With the demand for Egyptian garlic rising through the roof, it’s a good thing one exporter has doubled their production this year. It has led to a good season for the company. Challenges in logistics seem to be less prevalent in Egypt, as the exporter states they’ve been able to export their produce to any location they wanted.
The Egyptians are satisfied with their garlic season. Although the pandemic has caused its challenges, it has also brought opportunities for Egyptian fresh produce exporter El Rawan, says export specialist Gehan El Sherif: “The garlic season has been near perfect when it comes to demand, the Egyptian garlic has taken advantage of the opportunities this season. This advantage has made this season significantly better than the last one.”
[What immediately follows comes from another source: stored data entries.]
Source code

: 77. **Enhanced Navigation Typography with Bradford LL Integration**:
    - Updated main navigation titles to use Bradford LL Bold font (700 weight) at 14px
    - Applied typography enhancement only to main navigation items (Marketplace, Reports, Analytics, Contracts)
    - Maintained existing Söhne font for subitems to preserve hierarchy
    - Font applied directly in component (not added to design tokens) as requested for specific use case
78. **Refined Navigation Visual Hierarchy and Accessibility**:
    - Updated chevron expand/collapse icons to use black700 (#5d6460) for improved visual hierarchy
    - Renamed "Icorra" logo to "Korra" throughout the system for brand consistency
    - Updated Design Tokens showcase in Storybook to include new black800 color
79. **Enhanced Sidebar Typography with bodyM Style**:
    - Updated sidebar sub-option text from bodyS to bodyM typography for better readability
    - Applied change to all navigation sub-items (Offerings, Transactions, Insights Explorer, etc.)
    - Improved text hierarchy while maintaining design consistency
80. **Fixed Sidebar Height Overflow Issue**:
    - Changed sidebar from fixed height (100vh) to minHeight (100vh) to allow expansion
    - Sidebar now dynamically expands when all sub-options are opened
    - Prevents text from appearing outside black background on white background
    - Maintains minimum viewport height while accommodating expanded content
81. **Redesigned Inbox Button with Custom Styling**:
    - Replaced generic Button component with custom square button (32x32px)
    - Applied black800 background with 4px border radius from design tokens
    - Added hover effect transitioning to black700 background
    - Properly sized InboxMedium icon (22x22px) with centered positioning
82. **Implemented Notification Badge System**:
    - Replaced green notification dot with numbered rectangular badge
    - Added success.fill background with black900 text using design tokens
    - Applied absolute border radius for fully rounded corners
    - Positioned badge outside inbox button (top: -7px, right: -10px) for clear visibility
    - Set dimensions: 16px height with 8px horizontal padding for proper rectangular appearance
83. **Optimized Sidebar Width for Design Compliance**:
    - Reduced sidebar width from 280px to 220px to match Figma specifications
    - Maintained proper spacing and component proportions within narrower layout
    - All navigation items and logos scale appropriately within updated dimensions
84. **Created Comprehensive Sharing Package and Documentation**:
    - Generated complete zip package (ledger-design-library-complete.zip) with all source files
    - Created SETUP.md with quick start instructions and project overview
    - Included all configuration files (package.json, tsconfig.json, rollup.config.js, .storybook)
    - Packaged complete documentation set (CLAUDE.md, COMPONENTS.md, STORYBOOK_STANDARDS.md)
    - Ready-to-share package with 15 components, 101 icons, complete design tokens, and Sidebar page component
A lot of companies have not been able to continue their exports due to the coronavirus. Although El Rawan had to slow down, they’re still able to export the same volumes, El Sherif explains. “The challenges this season are not like they normally are, as the world is facing the coronavirus. Most companies have stopped their operations completely, as for El Rawan, we have kept our operations running at 50 per cent. However, we’ve managed to maintain the same export capacity and are still able to send the product to far destinations without losing its high quality.”
“Thanks to our expansion, in which we gained multiple farms this season, we’ve doubled our production of dry garlic this season. Our other exportable produce, like potatoes, white beans, oranges and onions have had their production increased by 50 per cent. The countries that mainly import our Egyptian garlic are Russia, Romania, Poland, Croatia and Montenegro. However for the future I’m looking for export opportunities in South Africa, Brazil, Australia and countries in the Far East.”
Other countries are having significant problems with the logistics of their operation, but Egypt seems to have been spared this problem. El Sherif states they’ve had no issues getting their produce on the vessels: “We have faced little issues when it comes to our forwarders providing us with containers. So we’ve been able to export to any market we had orders from. Distance was not a hindering factor either. Prices for Egyptian garlic more than doubled this season due to the coronavirus and the suspension of Chinese garlic exports. Demand skyrocketed because of this and prices rose accordingly. I do believe that in the upcoming months the market will stabilize and go back to normal. Not just for garlic, but any produce,” she concludes.